John Ralston Saul, in his latest book, The Comeback, has given us the best possible gift for Christmas. He paints a brilliant, balanced picture of who we Canadians really are, by telling the whole truth about where we came from.

He exposes the fallacy of “living a mythology which fails to include the existence of aboriginals.” All Canadians really need to examine his view of Canadian history, starting with the proclamation of 1763 by King George III.

In 1764 the Treaty of Fort Niagara, and a Wampum Belt, explained how the two nations, Britain and the indigenous people, would live together in peace and harmony.

Saul writes: “The indigenous-immigrant relationship was carefully developed over hundreds of years and largely in good faith.   What followed from the 1870s on was quite different. Increasingly, non-aboriginals did not act in good faith. And each of these betrayals we undertook in order to help them disappear. For their own good.

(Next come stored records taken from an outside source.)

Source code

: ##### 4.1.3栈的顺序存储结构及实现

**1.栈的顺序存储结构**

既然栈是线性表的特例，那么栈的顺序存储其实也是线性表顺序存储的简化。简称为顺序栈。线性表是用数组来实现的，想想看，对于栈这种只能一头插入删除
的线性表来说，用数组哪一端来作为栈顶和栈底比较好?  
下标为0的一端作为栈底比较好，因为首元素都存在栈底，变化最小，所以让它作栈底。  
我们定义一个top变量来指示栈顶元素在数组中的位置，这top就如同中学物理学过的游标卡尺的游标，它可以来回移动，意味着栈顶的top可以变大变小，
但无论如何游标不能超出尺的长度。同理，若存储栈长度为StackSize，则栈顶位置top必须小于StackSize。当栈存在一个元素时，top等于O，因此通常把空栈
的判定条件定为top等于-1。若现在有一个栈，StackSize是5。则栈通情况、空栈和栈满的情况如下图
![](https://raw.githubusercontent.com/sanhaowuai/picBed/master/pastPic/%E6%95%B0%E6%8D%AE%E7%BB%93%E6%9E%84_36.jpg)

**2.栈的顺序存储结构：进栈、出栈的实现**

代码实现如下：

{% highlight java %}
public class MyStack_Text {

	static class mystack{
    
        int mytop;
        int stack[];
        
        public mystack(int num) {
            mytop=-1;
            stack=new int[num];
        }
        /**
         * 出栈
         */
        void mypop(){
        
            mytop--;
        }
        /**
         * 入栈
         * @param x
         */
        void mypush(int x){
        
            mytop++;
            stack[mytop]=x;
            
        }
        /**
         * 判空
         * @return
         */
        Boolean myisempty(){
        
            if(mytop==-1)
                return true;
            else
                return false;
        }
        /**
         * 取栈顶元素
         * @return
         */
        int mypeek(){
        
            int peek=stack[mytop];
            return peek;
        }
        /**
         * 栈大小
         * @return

“Most of us believe that we are now free of these attitudes. We condemn them. But it isn’t as simple as that. To free ourselves, two things must happen. We must reinstall a national narrative built upon the centrality of the aboriginal peoples’ past, present and future. And the policies of the country must reflect that centrality, both conceptually and financially.”

When one considers the Supreme Court of Canada’s ruling June 26, 2014, that indigenous rights have not been extinguished in B.C., and the Kinder Morgan pipeline blockade, where Grand Chief Stewart Philip said, “we need to reclaim this country.”

May I suggest that all Canadians do what Canadians have been doing from our very beginning: Every nationality, sitting around a round table, working out a just, respectful, peaceful, harmonious accommodation.     But first, please read John Ralston Saul’s, The Comeback.